**EXCERPT:**
Descriptive Statistics in R – Complete Guide for aspiring Data Scientists!
This article will provide you with a comprehensive explanation of the descriptive statistics in R programming also known as summary statistics. We will learn these R commands along with their use and implementation with the help of examples.
- simple cumulative
- complex cumulative
What is Summary Statistics/Descriptive Statistics?
All the data which is gathered for any analysis is useful when it is properly represented so that it is easily understandable by everyone and helps in proper decision making. After we carry out the data analysis, we delineate its summary so as to understand it in a much better way. This is known as summarizing the data.
We can summarize the data in several ways either by text manner or by pictorial representation.

**GIVEN INSTRUCTION A:** Copy the stretch of the R statistics guide from "- simple cumulative" through "by pictorial representation.", substituting "visual" for "pictorial".
The entries have no connection to the R statistics guide.

**SOURCE RECORDS:**

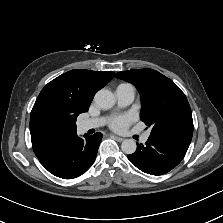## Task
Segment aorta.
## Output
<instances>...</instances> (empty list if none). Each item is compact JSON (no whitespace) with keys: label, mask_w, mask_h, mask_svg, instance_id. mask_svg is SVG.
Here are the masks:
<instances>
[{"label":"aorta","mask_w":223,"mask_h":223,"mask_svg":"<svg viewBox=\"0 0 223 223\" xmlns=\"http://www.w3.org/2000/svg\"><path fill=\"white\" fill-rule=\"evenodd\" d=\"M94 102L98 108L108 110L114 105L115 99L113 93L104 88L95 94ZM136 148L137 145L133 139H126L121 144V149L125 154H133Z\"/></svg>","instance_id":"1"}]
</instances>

**GIVEN INSTRUCTION B:** Render the CT slice entries as a two-column CSV with the columns request and answer, one row per entry. Put the request text and its answer each in one quoted field, turn line breaks into spaces, and leave the pictures out.

**FINAL ANSWER A:**
- simple cumulative
- complex cumulative
What is Summary Statistics/Descriptive Statistics?
All the data which is gathered for any analysis is useful when it is properly represented so that it is easily understandable by everyone and helps in proper decision making. After we carry out the data analysis, we delineate its summary so as to understand it in a much better way. This is known as summarizing the data.
We can summarize the data in several ways either by text manner or by visual representation.

**FINAL ANSWER B:**
request,answer
"## Task Segment aorta. ## Output <instances>...</instances> (empty list if none). Each item is compact JSON (no whitespace) with keys: label, mask_w, mask_h, mask_svg, instance_id. mask_svg is SVG.","Here are the masks: <instances> [{""label"":""aorta"",""mask_w"":223,""mask_h"":223,""mask_svg"":""<svg viewBox=\""0 0 223 223\"" xmlns=\""http://www.w3.org/2000/svg\""><path fill=\""white\"" fill-rule=\""evenodd\"" d=\""M94 102L98 108L108 110L114 105L115 99L113 93L104 88L95 94ZM136 148L137 145L133 139H126L121 144V149L125 154H133Z\""/></svg>"",""instance_id"":""1""}] </instances>"